Repeat exactly, and only, the lines running from the one that holds "rare que le Saturnien" to the end of the records.

*** Data for review ***

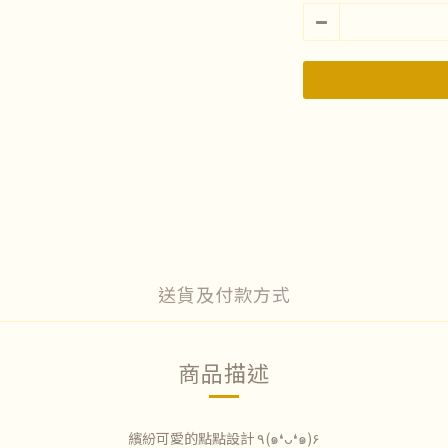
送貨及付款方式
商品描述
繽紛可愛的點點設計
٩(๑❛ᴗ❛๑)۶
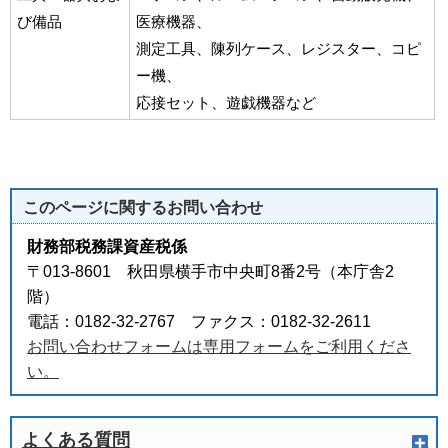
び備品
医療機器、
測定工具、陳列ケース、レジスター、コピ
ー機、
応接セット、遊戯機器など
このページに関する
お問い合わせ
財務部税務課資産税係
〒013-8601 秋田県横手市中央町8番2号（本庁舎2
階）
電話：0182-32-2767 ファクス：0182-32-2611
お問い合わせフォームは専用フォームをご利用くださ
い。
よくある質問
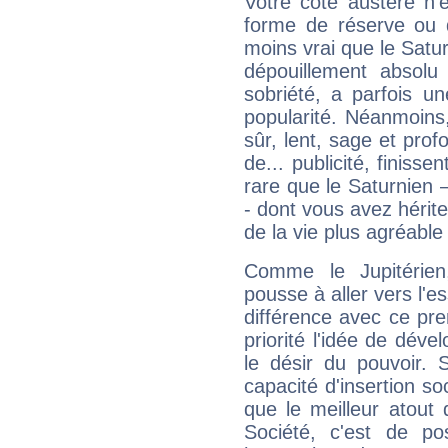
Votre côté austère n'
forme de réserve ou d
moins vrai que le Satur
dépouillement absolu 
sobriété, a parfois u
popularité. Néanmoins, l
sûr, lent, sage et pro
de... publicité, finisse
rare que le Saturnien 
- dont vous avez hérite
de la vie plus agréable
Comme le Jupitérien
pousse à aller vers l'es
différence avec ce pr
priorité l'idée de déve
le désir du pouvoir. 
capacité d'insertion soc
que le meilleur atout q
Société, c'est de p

***

▶ Finished task
rare que le Saturnien 
- dont vous avez hérite
de la vie plus agréable
Comme le Jupitérien
pousse à aller vers l'es
différence avec ce pr
priorité l'idée de déve
le désir du pouvoir. 
capacité d'insertion soc
que le meilleur atout q
Société, c'est de p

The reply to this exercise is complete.